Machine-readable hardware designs
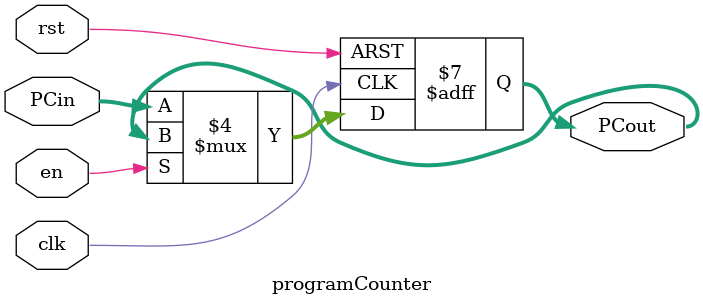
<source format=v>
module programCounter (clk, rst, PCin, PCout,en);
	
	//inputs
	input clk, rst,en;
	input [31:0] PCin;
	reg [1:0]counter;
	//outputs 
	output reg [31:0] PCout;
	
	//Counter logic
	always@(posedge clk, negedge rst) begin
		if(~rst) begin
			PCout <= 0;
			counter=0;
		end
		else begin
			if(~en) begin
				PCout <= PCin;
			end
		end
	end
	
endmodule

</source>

What the exercise asks
Could you set down the records above word for word, without any of the pictures?

Task output
<source format=v>
module programCounter (clk, rst, PCin, PCout,en);
	
	//inputs
	input clk, rst,en;
	input [31:0] PCin;
	reg [1:0]counter;
	//outputs 
	output reg [31:0] PCout;
	
	//Counter logic
	always@(posedge clk, negedge rst) begin
		if(~rst) begin
			PCout <= 0;
			counter=0;
		end
		else begin
			if(~en) begin
				PCout <= PCin;
			end
		end
	end
	
endmodule

</source>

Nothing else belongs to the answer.